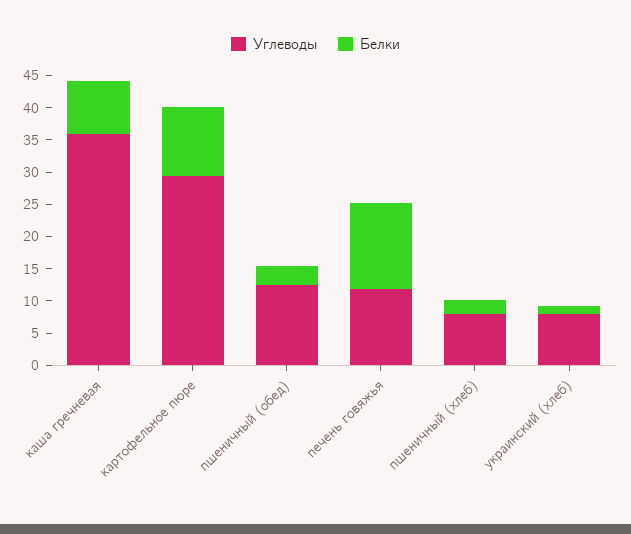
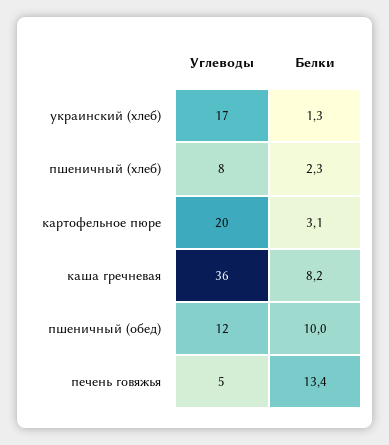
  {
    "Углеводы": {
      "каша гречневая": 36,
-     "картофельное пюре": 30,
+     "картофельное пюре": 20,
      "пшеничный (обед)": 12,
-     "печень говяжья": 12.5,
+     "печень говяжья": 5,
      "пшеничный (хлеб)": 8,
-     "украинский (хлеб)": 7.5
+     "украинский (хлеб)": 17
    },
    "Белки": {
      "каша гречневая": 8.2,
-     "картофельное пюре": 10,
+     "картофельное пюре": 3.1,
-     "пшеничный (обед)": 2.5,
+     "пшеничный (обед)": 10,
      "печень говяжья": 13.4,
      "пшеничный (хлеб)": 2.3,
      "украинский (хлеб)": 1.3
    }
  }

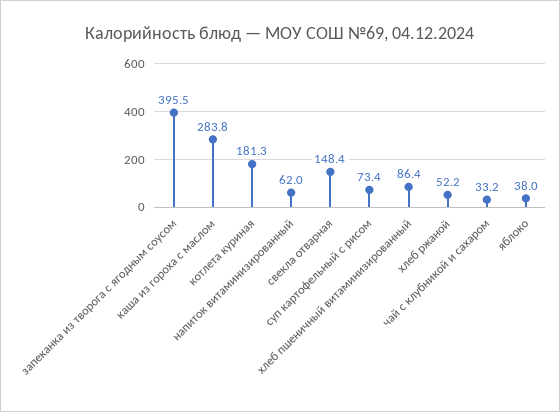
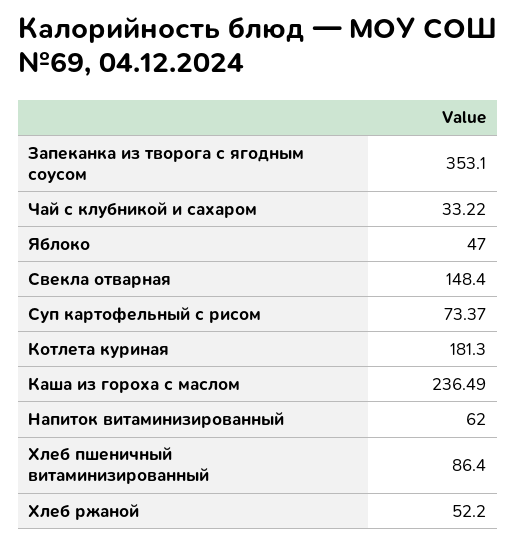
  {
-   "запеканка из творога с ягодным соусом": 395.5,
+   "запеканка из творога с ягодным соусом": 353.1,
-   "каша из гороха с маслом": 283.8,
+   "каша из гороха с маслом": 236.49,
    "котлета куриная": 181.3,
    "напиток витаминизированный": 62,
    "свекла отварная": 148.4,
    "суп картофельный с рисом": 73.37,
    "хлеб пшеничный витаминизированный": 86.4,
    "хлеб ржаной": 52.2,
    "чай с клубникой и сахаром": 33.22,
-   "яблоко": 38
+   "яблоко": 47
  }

TASK INSTRUCTIONS
Search the listing for the word "пшеничный", and copy every line in which it is found.

EXERCISE ANSWER
      "пшеничный (обед)": 12,
      "пшеничный (хлеб)": 8,
-     "пшеничный (обед)": 2.5,
+     "пшеничный (обед)": 10,
      "пшеничный (хлеб)": 2.3,
    "хлеб пшеничный витаминизированный": 86.4,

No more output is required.